Tugas 1: Kembalikan tanpa perubahan baris data di bawah, mulai dari baris data yang memuat "right wrist: (344, 258, 26)" sampai akhir baris data, keduanya termasuk.

=== Teks untuk ditelaah ===

Saya juga masih bingung hendak menulis apa yang sekiranya bermanfaat bagi para pembaca. Tapi biarlah jemari saya menari-nari sesuka dan seirama dengan hati saya yang sedang kedinginan. Mungkin anda terasa agak pening, apakah ada hati yang kedinginan? Bagi saya ada-ada saja bila kita mengada-ada.

Hati saya sedang kedinginan sebab dua faktor. Faktor yang pertama, beberapa hari ini suhu dingin Kairo semakin membukit. Baru hari ini saja yang agak sedikit bersahabat. Faktor kedua, beberapa jam yang lalu dua teman lama saya di Indonesia menyapa lewat Facebook. Teman saya yang pertama adalah teman karib saya yang menemani saya dulu saat menyebar ‘proposal studi’ saya ke beberapa dosen, dan orang kaya untuk biaya pemberangkatan saya ke Kairo. Ia bercerita bahwa sekarang ia kuliah di Universitas Al-Hikam, Malang. Universitas yang diasuh langsung oleh KH. Hasyim Muzadi.

=== Masukan tugas ===

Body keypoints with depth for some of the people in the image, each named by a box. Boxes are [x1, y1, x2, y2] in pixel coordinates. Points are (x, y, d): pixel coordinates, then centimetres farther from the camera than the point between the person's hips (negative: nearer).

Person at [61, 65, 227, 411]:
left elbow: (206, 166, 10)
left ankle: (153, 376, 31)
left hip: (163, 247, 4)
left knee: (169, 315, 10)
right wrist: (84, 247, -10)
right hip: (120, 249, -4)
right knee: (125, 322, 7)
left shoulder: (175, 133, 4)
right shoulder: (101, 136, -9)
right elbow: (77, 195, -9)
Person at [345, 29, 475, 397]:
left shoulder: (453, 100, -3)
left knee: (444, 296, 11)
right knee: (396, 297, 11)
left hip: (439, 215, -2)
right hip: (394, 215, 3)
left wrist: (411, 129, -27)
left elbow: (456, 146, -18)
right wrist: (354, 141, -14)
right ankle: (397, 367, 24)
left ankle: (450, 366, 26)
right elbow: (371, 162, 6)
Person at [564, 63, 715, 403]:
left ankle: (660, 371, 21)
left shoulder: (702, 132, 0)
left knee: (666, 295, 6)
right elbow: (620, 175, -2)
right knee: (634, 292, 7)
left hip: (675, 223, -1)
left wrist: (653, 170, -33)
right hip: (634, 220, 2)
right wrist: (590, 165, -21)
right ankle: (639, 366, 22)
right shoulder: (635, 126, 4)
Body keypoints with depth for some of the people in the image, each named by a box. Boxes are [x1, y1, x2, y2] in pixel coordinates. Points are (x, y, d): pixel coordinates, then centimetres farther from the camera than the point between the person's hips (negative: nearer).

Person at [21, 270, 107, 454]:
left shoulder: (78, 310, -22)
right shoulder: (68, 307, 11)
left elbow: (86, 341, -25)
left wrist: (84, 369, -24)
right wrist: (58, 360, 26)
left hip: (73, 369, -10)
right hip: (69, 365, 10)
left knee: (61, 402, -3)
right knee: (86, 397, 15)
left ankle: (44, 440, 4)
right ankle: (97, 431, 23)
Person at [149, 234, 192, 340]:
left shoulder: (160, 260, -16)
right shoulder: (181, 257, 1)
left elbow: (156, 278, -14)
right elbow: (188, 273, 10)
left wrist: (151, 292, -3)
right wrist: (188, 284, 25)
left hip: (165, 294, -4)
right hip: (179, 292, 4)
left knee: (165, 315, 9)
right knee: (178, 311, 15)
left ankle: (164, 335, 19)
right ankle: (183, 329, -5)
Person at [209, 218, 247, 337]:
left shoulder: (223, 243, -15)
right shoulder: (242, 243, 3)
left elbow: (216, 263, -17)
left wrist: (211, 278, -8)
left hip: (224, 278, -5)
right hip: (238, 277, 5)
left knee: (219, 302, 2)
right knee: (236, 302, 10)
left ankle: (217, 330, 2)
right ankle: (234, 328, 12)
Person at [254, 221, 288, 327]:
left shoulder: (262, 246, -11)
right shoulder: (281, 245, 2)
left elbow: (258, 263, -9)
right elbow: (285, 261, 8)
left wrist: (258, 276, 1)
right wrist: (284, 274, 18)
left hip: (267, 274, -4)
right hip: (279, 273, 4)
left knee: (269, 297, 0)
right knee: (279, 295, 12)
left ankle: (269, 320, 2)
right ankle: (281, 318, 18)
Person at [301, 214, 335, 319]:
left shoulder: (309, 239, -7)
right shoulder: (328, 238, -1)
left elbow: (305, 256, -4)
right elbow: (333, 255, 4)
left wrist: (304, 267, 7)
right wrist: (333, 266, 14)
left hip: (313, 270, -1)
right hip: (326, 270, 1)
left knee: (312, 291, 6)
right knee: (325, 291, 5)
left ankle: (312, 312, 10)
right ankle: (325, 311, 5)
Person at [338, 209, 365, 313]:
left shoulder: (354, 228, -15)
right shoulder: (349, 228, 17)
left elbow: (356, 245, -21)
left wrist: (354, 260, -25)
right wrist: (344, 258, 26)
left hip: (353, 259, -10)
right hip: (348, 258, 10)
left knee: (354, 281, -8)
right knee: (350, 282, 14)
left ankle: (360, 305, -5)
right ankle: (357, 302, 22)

===

Tugas 2: Terjemahkan kalimat dari teks tentang hati yang kedinginan ini ke dalam bahasa Inggris: "Ia bercerita bahwa sekarang ia kuliah di Universitas Al-Hikam, Malang."

Jawaban akhir 1:
right wrist: (344, 258, 26)
left hip: (353, 259, -10)
right hip: (348, 258, 10)
left knee: (354, 281, -8)
right knee: (350, 282, 14)
left ankle: (360, 305, -5)
right ankle: (357, 302, 22)

Jawaban akhir 2: They said that they are now studying at Al-Hikam University, Malang.